I want to use refresh tokens inside my Microsoft Office Add-In. From what I can tell, I need to use a Native client in Auth0 in order for the client to retrieve refresh tokens when authenticating users. But from the alternatives when picking to use a Native client - Office addins is not one of them.
Can I use Native client type for my Auth0 client running inside an Office Addin? It’s a browser, but it is inside the Office apps - Microsoft Outlook in my case.
EDIT: As @jmangelo mentioned - Outlook addins can run inside Office for web aswell. Judging from that - I guess I can’t run a native client? Can I run separate clients depending on where the addin is running?
I am using the displayDialogAsync method to initialize the OAuth2 flow.
My first reaction would be to say this is native, however, that would be based on my previous experience with Office Addins for Word and Excel which was quite some time ago and I also don’t remember browser engines being involved. With this in mind I went to check the MSDN docs on Office Addins, in particular, for Outlook and the situation seems to be a bit trickier.
From the documentation I mostly got that my first reaction would be correct for COM and VSTO-like addins.
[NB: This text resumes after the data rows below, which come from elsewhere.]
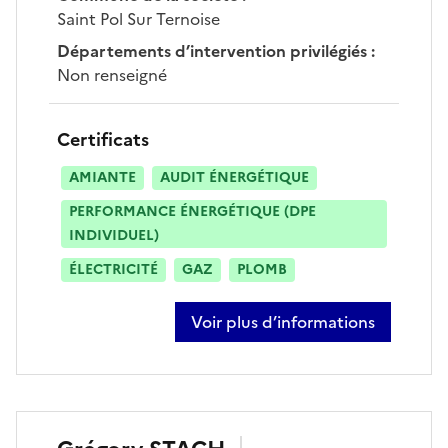
Saint Pol Sur Ternoise
Départements d’intervention privilégiés
:
Non renseigné
Certificats
AMIANTE
AUDIT ÉNERGÉTIQUE
PERFORMANCE ÉNERGÉTIQUE (DPE
INDIVIDUEL)
ÉLECTRICITÉ
GAZ
PLOMB
Voir plus d’informations
sur maxime pruvot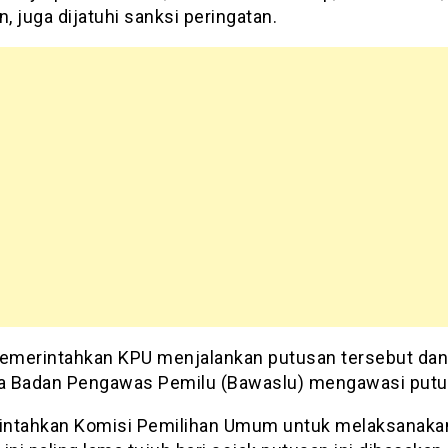
n, juga dijatuhi sanksi peringatan.
merintahkan KPU menjalankan putusan tersebut dan
 Badan Pengawas Pemilu (Bawaslu) mengawasi putus
ntahkan Komisi Pemilihan Umum untuk melaksanaka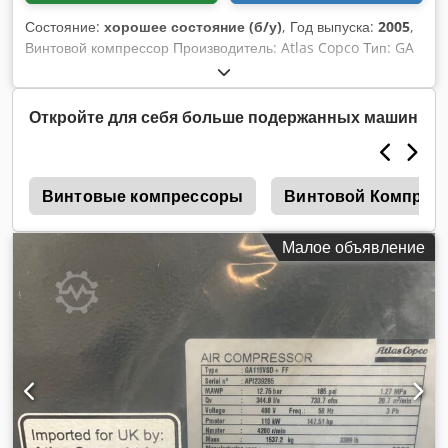
Состояние:
хорошее состояние (б/у)
, Год выпуска:
2005
,
Винтовой компрессор Производитель: Atlas Copco Тип: GA
110 Год выпуска: 2005 Часы работы: около 54 110 ч
Dksdpfx Aljvi Ha De Tsr Мощность: 115 кВт Макс. давление:
7,5 бар
Откройте для себя больше подержанных машин
й
Винтовые компрессоры
Винтовой Компрес
Малое объявление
However, there seems to be a new breed that is based on Javascript so the situation takes a turn (a bit for the worse).
For an Outlook add-in, Outlook reads the manifest and hooks up the specified controls in the UI, then loads the JavaScript and HTML. This all executes in the context of a browser in a sandbox.
the scripts are executed in a browser engine in a sandbox so this still seems to hint at native.
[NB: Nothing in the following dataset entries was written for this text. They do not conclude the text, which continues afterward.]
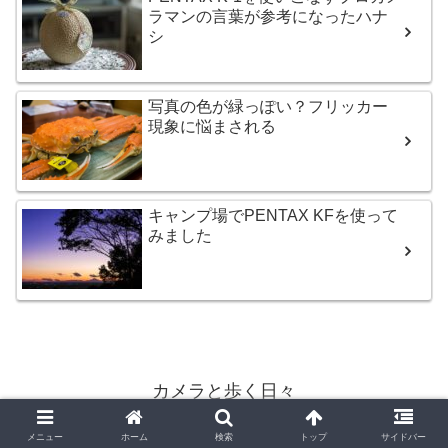
ラマンの言葉が参考になったハナ
シ
写真の色が緑っぽい？フリッカー
現象に悩まされる
キャンプ場でPENTAX KFを使って
みました
カメラと歩く日々
© 2017-2026 カメラと歩く日々.
メニュー
ホーム
検索
トップ
サイドバー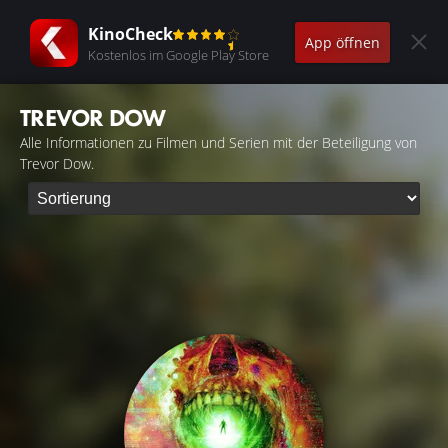
KinoCheck
App öffnen
Kostenlos im Google Play Store
TREVOR DOW
Alle Informationen zu Filmen und Serien mit der Beteiligung von
Trevor Dow.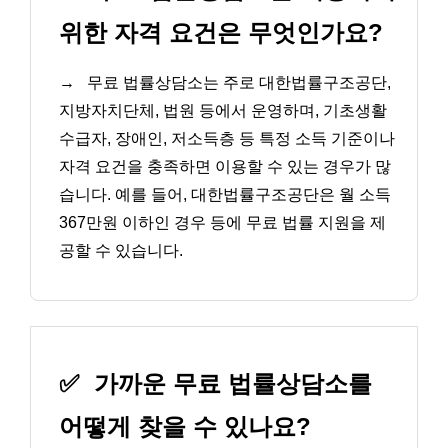
위한 자격 요건은 무엇인가요?
→
무료 법률상담소는 주로 대한법률구조공단,
지방자치단체, 법원 등에서 운영하며, 기초생활
수급자, 장애인, 저소득층 등 특정 소득 기준이나
자격 요건을 충족하면 이용할 수 있는 경우가 많
습니다. 예를 들어, 대한법률구조공단은 월 소득
367만원 이하인 경우 등에 무료 법률 지원을 제
공할 수 있습니다.
✅
가까운 무료 법률상담소를
어떻게 찾을 수 있나요?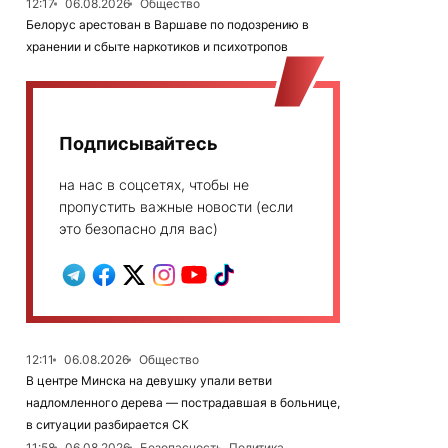
12:17
06.08.2026
Общество
Белорус арестован в Варшаве по подозрению в
хранении и сбыте наркотиков и психотропов
Подписывайтесь
на нас в соцсетях, чтобы не
пропустить важные новости (если
это безопасно для вас)
12:11
06.08.2026
Общество
В центре Минска на девушку упали ветви
надломленного дерева — пострадавшая в больнице,
в ситуации разбирается СК
11:58
06.08.2026
Безопасность, Политика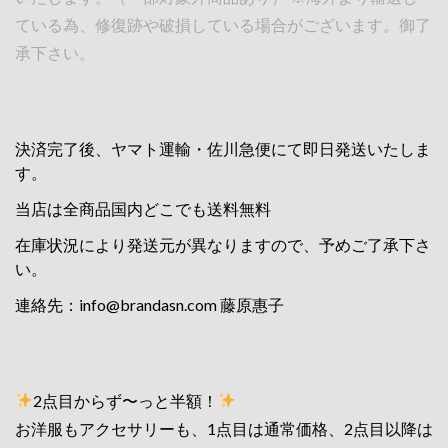
ている為、修復跡や破損している場合がございます。御了
承下さい。
決済完了後、ヤマト運輸・佐川急便にて即日発送いたしま
す。
当店は全商品国内どこでも送料無料
在庫状況により発送元が異なりますので、予めご了承下さ
い。
連絡先：
info@brandasn.com
藤原惠子
2点目からず〜っと半額！
お洋服もアクセサリーも、1点目は通常価格、2点目以降は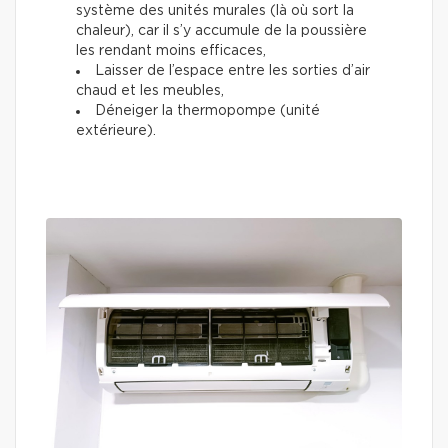
système des unités murales (là où sort la
chaleur), car il s’y accumule de la poussière
les rendant moins efficaces,
Laisser de l’espace entre les sorties d’air
chaud et les meubles,
Déneiger la thermopompe (unité
extérieure).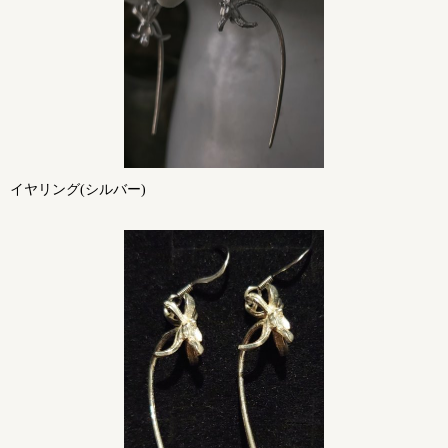
イヤリング(シルバー)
However, then the docs on authentication hint at the use of implicit flow which is not really aimed for native applications.
… your add-in prompts the user to sign-in to the service either by using the displayDialogAsync method to initialize the OAuth2 flow, or by using the office-js-helpers library to the OAuth2 Implicit flow.
In addition, I’m a bit unsure, but it seems these addins would also be able to run in Outlook Web and not just Outlook desktop so if that’s so it would muddy the waters even further. In conclusion, if these would run only in a “browser” engine sandbox in the end-user machine then it should be native; something akin to Electron. However, the specifics for Outlook addins may mean this needs to be handled differently. Given you already worked with these addins you may want to consider updating the question with additional context information, for example, example on how the addins can be executed (desktop only, embedded in the outlook web application, etc).
I’m now using Auth0-js v9 checkSession to do automatic SSO in our Outlook addin which seems to do the trick.
However, would it be possible to have two different flows where a Native client is used when the addin is running inside Outlook for desktop and a SPA client is used when the addin is running on the web?
Still struggling with this - having clients complain about having to log in all the time… I’m using silentAuth - so what could be the reason the session is terminated?